Oct. 17, 2000 -- The Internet may seem like an unlikely place to go for spiritual guidance. It may seem untraditional and even odd — but for some, that is what makes it attractive.
Tiffany Shlain, the founder and director of The Webby Awards (www.webbyawards.com) took a closer look at a Web site focused on exploring faith for Good Morning America.
Beliefnet.com, is a unique spiritual stop on the Internet highway. It doesn’t just include information about organized religion. It explores all kinds of beliefs and it provides a forum for people looking for support of a spiritual kind.
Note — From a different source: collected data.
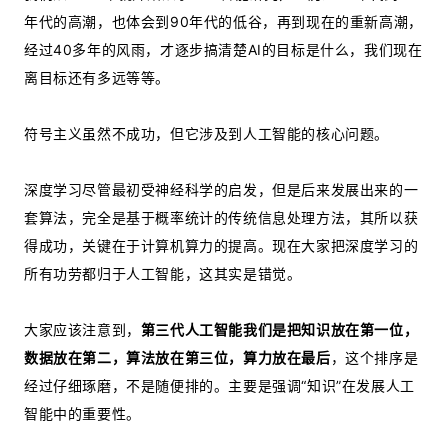
年代的高潮，也体会到90年代的低谷，再到现在的重新高潮，
经过40多年的风雨，才逐步搞清楚AI的目标是什么，我们现在
离目标还有多远等等。
符号主义虽然不成功，但它涉及到人工智能的核心问题。
深度学习尽管最初受神经科学的启发，但是后来发展出来的一
套算法，完全是基于概率统计的传统信息处理方法，其所以获
得成功，关键在于计算机算力的提高。现在大家把深度学习的
所有功劳都归于人工智能，这其实是错觉。
大家应该注意到，
第三代人工智能我们是把知识放在第一位，
数据放在第二，算法放在第三位，算力放在最后
，这个排序是
经过仔细琢磨，不是随便排的。主要是强调“知识”在发展人工
智能中的重要性。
The site launched in January 2000. It’s nondenominational and it offers sections on Buddhism, Christianity, Judaism, Hinduism and Islam. It also provides prayer articles, guided meditations and some columns by popular religious leaders from different experts in religion.
On its site, Beliefnet.com states that it is a “multi-faith e-community designed for the multi-faith global community. A community where nobody’s opinion is wrong, some just happen to be polar opposites.”
The site offers discussion groups in which users can post questions they would like answered. The questions vary — they might be about interfaith marriages or about the meaning behind a baptism. Beliefnet.com also hosts prayer circles where users can request prayers from the Beliefnet community on behalf of a person, group or cause. Users can start their own or join an existing group.
Each section contains not only news headlines pertaining to the religion, but articles, community bulletin boards and interactive features that are geared to people that may be just learning about the religion and also to devout followers. The Web site is for profit and it gets revenues from e-commerce — religious articles, books, music, travel packages and ad sales too. You can also visit the Buddhism section. You’ll see a few areas dedicated to the Dalai Lama, one that dispenses “Daily Wisdom,” offering a new quote from the Dalai Lama each day.
The Christianity section offers great articles and links to many other resources and areas in which to discuss important topics. One feature that’s helpful is in the directory to houses of worship anywhere in the United States. If you are traveling you can simply type the location and select a denomination.
There’s a section on angels too. It doesn’t necessarily focus on the Judeo-Christian concept of angels, but it takes the meaning more liberally, to include the really helpful or powerful people that sometimes seem to act as guides.
The site also provides users with an entire section on the subject of death and dying. Online memorials can be built and Tiffany actually created one on the site for her grandmother. It’s a space where friends and family members can post stories and photos about their loved one from anywhere around the world.
To use the site, go to www.beliefnet.com. First, you’ll want to register. Registering allows you to create a personal spiritual profile by answering a few questions about what types of things you believe in.